===== ПРЕДОСТАВЛЕННЫЙ ОТРЫВОК =====

Поэт заступается за человека абсолютно не близких ему политических взглядов, просит за него у тех, на кого тот честно работал и у кого, возможно, продолжает состоять на тайной службе, при этом Пастернак независим в своих взглядах на власть и страну и не скрывает их от адресата.

В тот же день, когда Пастернак пишет Зелинскому, злополучный издатель посылает свою просьбу в Париж:

Посоветовал мне обратиться к Вам Борис Леонидович Пастернак. Он, как и другие товарищи, как и всероссийский союз писателей, принимают живейшее участие в моей беде. Минут за десять до отхода поезда из Москвы он примчался на вокзал и, запыхавшись, сказал: «Еще вот что. В Париже, в нашем постпредстве, работает поэт Корнелий Зелинский, друг Сельвинского. Он там занимает должность, кажется, литературного секретаря Раковского. Обратитесь к нему. Ему о Вашем деле напишет Сельвинский, напишу и я»[60].

===== ПОКАЗАННЫЕ ЗАПИСИ =====

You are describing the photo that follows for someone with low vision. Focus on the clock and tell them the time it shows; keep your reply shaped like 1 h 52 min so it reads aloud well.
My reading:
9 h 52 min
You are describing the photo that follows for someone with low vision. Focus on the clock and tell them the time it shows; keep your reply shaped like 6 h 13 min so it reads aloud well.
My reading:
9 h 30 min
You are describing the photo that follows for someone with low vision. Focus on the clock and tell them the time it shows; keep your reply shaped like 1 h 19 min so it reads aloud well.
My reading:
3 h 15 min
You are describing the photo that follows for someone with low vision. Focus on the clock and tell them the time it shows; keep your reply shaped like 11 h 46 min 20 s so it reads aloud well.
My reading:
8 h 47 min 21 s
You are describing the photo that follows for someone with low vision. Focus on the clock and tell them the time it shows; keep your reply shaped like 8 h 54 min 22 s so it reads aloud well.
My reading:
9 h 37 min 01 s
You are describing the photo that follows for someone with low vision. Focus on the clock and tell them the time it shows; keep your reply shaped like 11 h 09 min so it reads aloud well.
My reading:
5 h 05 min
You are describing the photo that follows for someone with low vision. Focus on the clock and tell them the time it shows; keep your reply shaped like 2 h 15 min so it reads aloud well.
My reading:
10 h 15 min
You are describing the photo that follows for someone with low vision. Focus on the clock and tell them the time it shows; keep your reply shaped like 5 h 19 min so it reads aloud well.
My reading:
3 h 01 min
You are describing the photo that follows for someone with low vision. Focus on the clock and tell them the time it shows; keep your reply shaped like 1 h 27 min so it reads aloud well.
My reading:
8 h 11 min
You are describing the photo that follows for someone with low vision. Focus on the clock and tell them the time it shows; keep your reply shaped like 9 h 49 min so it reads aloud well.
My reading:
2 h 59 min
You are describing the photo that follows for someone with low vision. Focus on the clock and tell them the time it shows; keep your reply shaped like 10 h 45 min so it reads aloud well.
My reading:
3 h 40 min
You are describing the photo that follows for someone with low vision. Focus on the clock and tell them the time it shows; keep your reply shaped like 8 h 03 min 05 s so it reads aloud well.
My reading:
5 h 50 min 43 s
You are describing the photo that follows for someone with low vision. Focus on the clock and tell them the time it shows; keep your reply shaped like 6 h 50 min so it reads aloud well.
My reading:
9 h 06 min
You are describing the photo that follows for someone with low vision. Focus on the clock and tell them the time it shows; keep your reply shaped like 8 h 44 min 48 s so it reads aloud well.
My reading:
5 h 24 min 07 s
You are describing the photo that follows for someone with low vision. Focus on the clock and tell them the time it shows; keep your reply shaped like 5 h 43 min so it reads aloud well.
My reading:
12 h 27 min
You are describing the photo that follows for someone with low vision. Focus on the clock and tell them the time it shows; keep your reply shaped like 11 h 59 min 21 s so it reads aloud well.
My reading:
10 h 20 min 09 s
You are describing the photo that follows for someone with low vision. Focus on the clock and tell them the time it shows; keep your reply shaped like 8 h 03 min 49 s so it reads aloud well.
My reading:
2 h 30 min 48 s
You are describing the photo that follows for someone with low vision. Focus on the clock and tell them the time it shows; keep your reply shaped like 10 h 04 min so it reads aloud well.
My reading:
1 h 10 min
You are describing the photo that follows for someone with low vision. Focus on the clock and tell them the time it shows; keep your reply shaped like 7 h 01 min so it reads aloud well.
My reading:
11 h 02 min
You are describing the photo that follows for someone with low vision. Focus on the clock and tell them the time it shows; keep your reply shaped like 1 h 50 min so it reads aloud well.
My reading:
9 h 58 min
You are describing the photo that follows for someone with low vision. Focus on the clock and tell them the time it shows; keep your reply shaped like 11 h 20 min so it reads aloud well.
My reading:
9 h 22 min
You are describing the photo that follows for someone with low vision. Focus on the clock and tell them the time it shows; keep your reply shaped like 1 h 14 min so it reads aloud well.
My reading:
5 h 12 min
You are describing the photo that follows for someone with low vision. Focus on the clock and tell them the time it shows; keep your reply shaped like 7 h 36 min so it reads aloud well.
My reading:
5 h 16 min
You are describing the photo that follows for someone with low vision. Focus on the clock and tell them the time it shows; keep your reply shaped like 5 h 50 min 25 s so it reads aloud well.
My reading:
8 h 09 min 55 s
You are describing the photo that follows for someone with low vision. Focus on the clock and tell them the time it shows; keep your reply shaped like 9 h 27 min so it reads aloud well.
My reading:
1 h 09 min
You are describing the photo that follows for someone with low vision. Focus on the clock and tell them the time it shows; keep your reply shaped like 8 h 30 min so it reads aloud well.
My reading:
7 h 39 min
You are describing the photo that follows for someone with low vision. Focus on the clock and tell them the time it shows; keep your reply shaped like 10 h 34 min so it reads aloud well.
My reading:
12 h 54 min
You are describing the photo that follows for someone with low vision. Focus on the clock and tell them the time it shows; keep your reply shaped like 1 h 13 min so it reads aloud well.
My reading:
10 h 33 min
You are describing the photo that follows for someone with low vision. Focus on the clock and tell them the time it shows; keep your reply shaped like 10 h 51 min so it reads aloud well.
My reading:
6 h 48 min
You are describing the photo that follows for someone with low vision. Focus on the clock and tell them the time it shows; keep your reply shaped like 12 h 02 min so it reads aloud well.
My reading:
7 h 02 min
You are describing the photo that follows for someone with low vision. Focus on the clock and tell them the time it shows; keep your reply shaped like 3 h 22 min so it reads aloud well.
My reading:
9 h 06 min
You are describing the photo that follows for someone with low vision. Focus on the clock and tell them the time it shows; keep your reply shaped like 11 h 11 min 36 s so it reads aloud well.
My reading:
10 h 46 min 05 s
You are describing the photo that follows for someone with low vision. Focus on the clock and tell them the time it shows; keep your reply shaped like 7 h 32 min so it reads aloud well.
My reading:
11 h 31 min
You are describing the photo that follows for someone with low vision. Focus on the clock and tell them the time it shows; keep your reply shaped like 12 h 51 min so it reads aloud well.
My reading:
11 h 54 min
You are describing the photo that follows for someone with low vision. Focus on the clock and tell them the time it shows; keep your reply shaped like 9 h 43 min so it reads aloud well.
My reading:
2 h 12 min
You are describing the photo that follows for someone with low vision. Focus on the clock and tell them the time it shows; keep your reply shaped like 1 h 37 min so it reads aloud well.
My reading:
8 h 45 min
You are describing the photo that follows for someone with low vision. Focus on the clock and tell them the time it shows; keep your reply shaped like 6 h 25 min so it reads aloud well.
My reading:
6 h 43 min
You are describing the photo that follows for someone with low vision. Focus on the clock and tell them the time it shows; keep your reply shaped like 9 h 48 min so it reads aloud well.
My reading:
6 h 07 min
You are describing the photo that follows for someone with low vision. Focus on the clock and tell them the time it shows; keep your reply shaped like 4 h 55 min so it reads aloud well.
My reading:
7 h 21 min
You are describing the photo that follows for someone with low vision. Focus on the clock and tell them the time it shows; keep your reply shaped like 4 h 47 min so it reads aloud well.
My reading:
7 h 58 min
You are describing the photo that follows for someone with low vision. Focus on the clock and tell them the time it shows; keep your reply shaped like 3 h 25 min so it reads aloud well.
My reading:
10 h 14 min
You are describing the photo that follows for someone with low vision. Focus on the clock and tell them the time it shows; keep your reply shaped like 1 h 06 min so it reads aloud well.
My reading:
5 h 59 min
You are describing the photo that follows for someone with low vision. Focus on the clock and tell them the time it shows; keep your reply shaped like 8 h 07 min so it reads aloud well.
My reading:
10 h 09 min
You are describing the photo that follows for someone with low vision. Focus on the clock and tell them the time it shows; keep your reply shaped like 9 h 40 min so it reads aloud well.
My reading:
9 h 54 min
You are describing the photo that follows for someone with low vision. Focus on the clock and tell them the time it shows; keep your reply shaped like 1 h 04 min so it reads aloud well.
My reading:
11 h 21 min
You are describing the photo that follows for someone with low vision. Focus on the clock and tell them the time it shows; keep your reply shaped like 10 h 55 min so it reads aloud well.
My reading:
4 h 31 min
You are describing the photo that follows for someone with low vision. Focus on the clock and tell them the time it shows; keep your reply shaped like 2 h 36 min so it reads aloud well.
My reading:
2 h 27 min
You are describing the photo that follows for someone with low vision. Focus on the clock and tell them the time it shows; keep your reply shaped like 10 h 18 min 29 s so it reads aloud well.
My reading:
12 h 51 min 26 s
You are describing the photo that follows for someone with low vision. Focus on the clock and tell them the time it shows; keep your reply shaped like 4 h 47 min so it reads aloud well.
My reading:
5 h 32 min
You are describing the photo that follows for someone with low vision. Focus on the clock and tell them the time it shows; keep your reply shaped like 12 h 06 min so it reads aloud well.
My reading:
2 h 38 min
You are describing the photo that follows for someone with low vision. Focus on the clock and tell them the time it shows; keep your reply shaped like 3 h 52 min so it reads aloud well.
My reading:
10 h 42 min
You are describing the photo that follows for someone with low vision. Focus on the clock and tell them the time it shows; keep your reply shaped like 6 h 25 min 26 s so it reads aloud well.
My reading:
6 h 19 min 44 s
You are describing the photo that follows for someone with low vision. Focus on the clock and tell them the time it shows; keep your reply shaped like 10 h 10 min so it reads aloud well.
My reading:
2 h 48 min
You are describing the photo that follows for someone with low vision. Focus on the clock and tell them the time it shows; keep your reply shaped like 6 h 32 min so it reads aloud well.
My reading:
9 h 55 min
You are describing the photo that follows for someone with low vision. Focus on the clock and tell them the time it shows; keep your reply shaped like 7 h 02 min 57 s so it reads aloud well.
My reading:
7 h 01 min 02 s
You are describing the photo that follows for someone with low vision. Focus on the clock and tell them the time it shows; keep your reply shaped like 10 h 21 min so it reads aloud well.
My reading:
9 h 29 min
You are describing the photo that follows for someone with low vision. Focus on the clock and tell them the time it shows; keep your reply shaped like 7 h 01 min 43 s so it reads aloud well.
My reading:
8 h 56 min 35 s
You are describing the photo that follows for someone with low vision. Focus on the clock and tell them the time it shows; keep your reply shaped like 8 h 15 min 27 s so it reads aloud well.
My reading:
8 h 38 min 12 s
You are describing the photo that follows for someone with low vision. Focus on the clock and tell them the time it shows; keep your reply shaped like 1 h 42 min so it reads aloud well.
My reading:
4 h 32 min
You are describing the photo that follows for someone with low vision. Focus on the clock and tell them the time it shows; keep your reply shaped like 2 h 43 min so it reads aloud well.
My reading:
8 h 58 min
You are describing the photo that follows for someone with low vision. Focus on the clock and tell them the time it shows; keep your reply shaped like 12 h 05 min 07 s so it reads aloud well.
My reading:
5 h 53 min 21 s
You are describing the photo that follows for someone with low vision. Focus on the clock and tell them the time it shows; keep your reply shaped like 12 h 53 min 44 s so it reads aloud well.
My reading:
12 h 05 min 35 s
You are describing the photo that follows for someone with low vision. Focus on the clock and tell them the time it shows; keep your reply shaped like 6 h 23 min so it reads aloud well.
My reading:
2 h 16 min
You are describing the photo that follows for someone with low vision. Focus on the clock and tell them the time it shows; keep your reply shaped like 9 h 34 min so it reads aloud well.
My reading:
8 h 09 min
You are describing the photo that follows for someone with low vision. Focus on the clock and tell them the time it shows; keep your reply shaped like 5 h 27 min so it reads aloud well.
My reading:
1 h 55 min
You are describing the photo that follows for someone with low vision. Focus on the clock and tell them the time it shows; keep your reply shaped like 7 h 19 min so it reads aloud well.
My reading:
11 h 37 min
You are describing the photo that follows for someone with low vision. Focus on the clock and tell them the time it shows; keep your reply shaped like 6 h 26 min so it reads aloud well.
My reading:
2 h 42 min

=====

УКАЗАНИЕ: Подхватите отрывок о заступничестве Пастернака за издателя и продолжите его после последнего предложения. Записи представляют собой отдельный материал, не связанный с отрывком.

ОТВЕТ НА ЗАДАНИЕ:
Загадки в судьбе И. Лежнева продолжались и далее. Оказавшись за границей, он написал автобиографическую книгу «Записки современника», на основании которой, как сказано в Литературной энциклопедии, был принят в партию. Возвратившись в 1930 году в Советский Союз, он становится крупным литературным чиновником.

В книге, вышедшей в 1935-м, он саморазоблачается, т. е. описывает свое мелкобуржуазное детство и юность.

Тщеславная обезьянка и цепкий собственник, — пишет он о себе, — как все буржуазные дети, я был горд отцом и знал его как свою собственность. <...> Я не видел за столом сборища толстых самодовольных рож. Я был маленькой обезьяньей тенью своего рослого отца. Что нравилось ему, нравилось мне...[61]

Далее он разоблачает интеллигентско-сменовеховскую среду, рассказывая о своей работе на должности редактора:

В первых строках передовой статьи первого номера «Новой России» я писал, захлебываясь от восторга: «После четырех лет гробового молчания ныне выходит в свет первый беспартийный публицистический орган».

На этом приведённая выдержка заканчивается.